## Provided entries
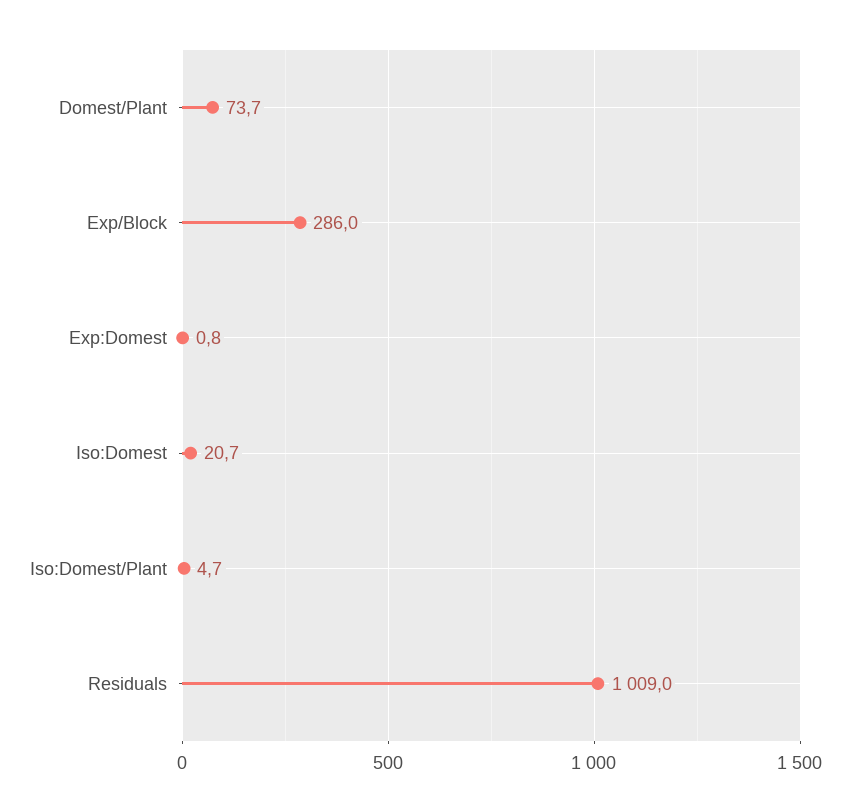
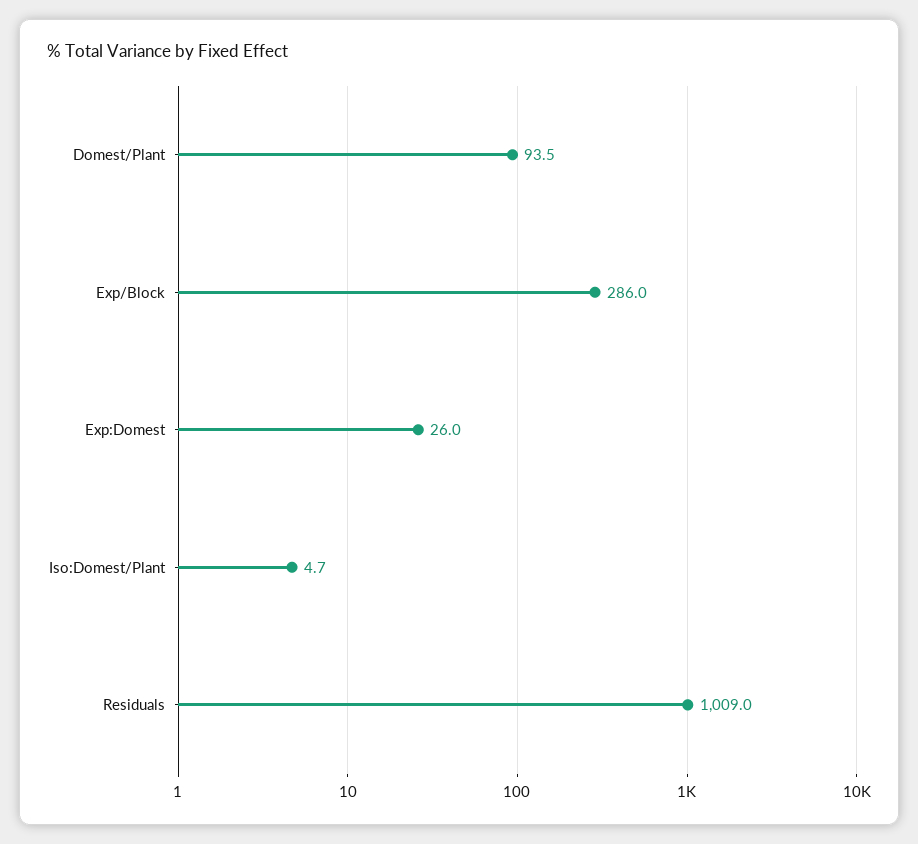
  {
-   "Domest/Plant": 73.7,
+   "Domest/Plant": 93.5,
    "Exp/Block": 286,
-   "Exp:Domest": 0.8,
+   "Exp:Domest": 26,
-   "Iso:Domest": 20.7,
    "Iso:Domest/Plant": 4.7,
    "Residuals": 1009
  }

## Task
Return the lines of the listing where the string "Plant" appears.

## Written solution
-   "Domest/Plant": 73.7,
+   "Domest/Plant": 93.5,
    "Iso:Domest/Plant": 4.7,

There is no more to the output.